■ **PROBLEM REQUIREMENTS**: Retype each record below word for word. Leave the pictures out.

■ **Image sets with object changes**:
*** Block opens ***

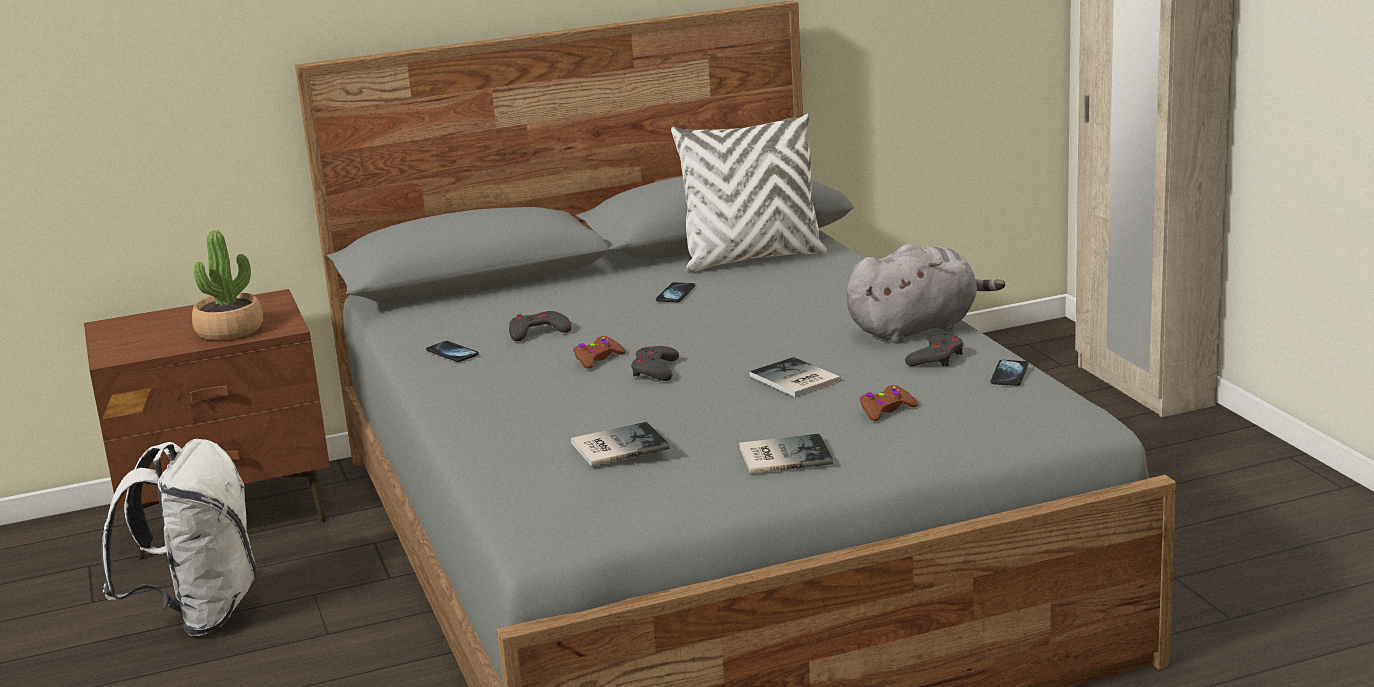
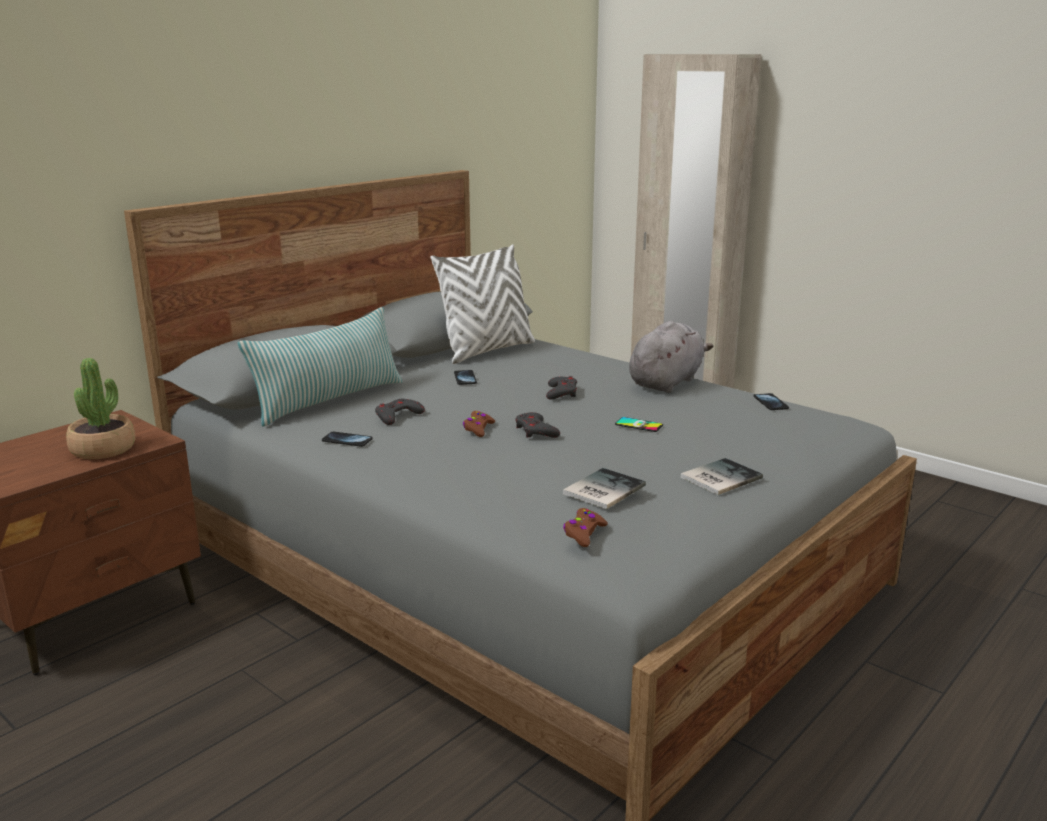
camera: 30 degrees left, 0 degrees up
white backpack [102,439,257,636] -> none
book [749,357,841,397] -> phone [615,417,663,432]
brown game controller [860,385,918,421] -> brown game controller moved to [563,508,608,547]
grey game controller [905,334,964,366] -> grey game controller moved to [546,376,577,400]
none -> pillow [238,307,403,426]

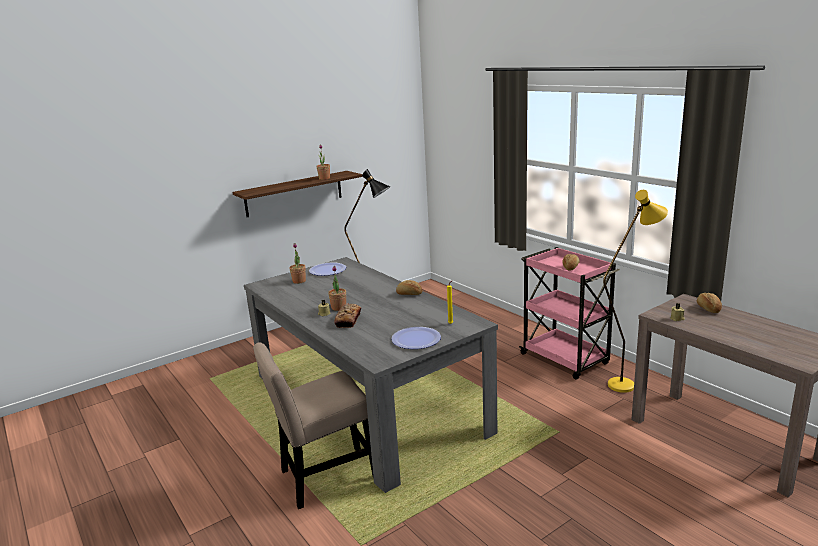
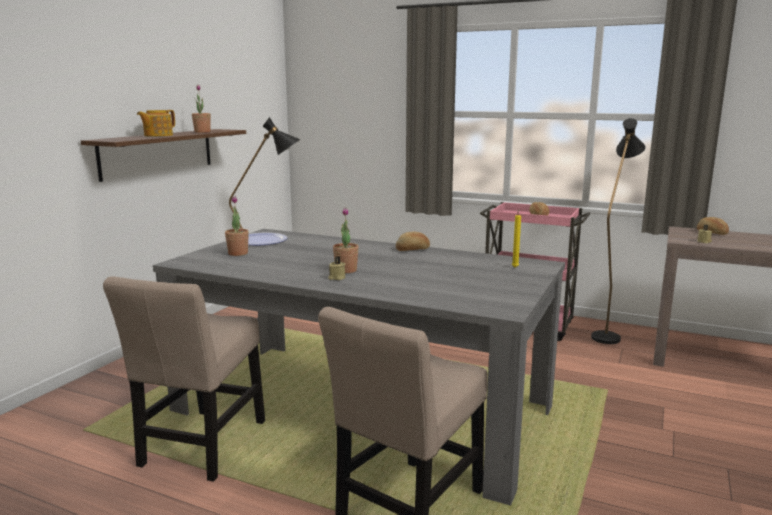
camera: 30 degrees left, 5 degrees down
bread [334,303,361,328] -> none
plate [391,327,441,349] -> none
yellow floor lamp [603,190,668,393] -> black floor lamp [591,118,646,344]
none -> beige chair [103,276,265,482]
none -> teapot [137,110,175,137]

*** Block closes ***

■ **ANSWER BOX**:
camera: 30 degrees left, 0 degrees up
white backpack [102,439,257,636] -> none
book [749,357,841,397] -> phone [615,417,663,432]
brown game controller [860,385,918,421] -> brown game controller moved to [563,508,608,547]
grey game controller [905,334,964,366] -> grey game controller moved to [546,376,577,400]
none -> pillow [238,307,403,426]

camera: 30 degrees left, 5 degrees down
bread [334,303,361,328] -> none
plate [391,327,441,349] -> none
yellow floor lamp [603,190,668,393] -> black floor lamp [591,118,646,344]
none -> beige chair [103,276,265,482]
none -> teapot [137,110,175,137]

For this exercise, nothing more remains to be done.